Instructions for the task »
Make an exact copy of the lines from the one holding "left back paw: (247, 361)" through the end of the entries below, both ends kept, and of nothing else. Exclude pictures.

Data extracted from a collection
+ + + +
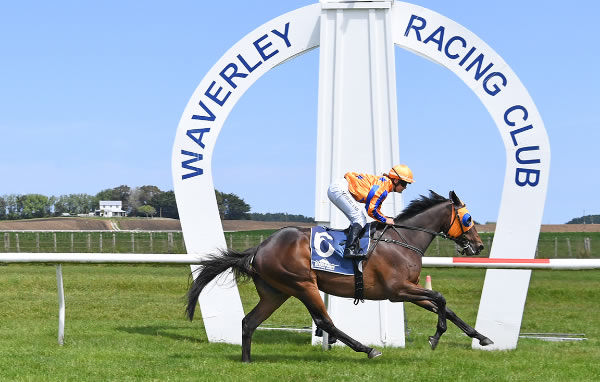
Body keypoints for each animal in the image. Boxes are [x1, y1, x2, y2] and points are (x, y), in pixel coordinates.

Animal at [186, 191, 492, 362]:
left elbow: (445, 306)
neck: (404, 240)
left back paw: (247, 361)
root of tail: (259, 248)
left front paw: (481, 337)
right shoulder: (397, 290)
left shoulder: (410, 289)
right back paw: (367, 349)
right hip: (302, 284)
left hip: (276, 293)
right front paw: (436, 336)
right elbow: (440, 298)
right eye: (468, 219)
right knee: (325, 321)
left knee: (249, 322)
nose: (478, 246)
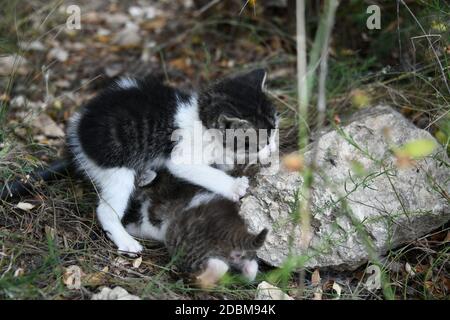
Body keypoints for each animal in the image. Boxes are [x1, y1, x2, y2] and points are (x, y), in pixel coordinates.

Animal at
+ + + +
Solution for this exercise »
left back paw: (247, 361)
root of tail: (259, 248)
left front paw: (481, 337)
right shoulder: (397, 290)
left shoulder: (410, 289)
right back paw: (367, 349)
right hip: (302, 284)
left hip: (276, 293)
right front paw: (436, 336)
right elbow: (440, 298)
right eye: (468, 219)
right knee: (325, 321)
left knee: (249, 322)
nose: (478, 246)
Body keypoints for each animal in the image. Boxes are [x1, y1, x2, y2] and points are (x, y), in pixel coordinates.

Animal at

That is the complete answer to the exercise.